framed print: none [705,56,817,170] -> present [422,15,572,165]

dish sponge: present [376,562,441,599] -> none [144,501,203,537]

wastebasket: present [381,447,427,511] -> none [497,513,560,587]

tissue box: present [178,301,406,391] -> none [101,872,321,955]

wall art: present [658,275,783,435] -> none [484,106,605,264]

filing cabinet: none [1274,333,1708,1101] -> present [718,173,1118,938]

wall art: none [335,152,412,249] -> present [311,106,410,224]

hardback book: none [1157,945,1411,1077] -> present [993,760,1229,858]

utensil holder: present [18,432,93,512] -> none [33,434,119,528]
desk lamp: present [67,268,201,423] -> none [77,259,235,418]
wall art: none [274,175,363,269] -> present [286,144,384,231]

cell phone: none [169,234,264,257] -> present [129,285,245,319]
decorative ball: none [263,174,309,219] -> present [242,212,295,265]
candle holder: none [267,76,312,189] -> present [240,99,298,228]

────────

* [Exercise directions]: If a line comes after the one containing "wall art: present", leave it out; set down every line of the data before it, and that line itself, exactly.

* [Answer to the problem]:
framed print: none [705,56,817,170] -> present [422,15,572,165]

dish sponge: present [376,562,441,599] -> none [144,501,203,537]

wastebasket: present [381,447,427,511] -> none [497,513,560,587]

tissue box: present [178,301,406,391] -> none [101,872,321,955]

wall art: present [658,275,783,435] -> none [484,106,605,264]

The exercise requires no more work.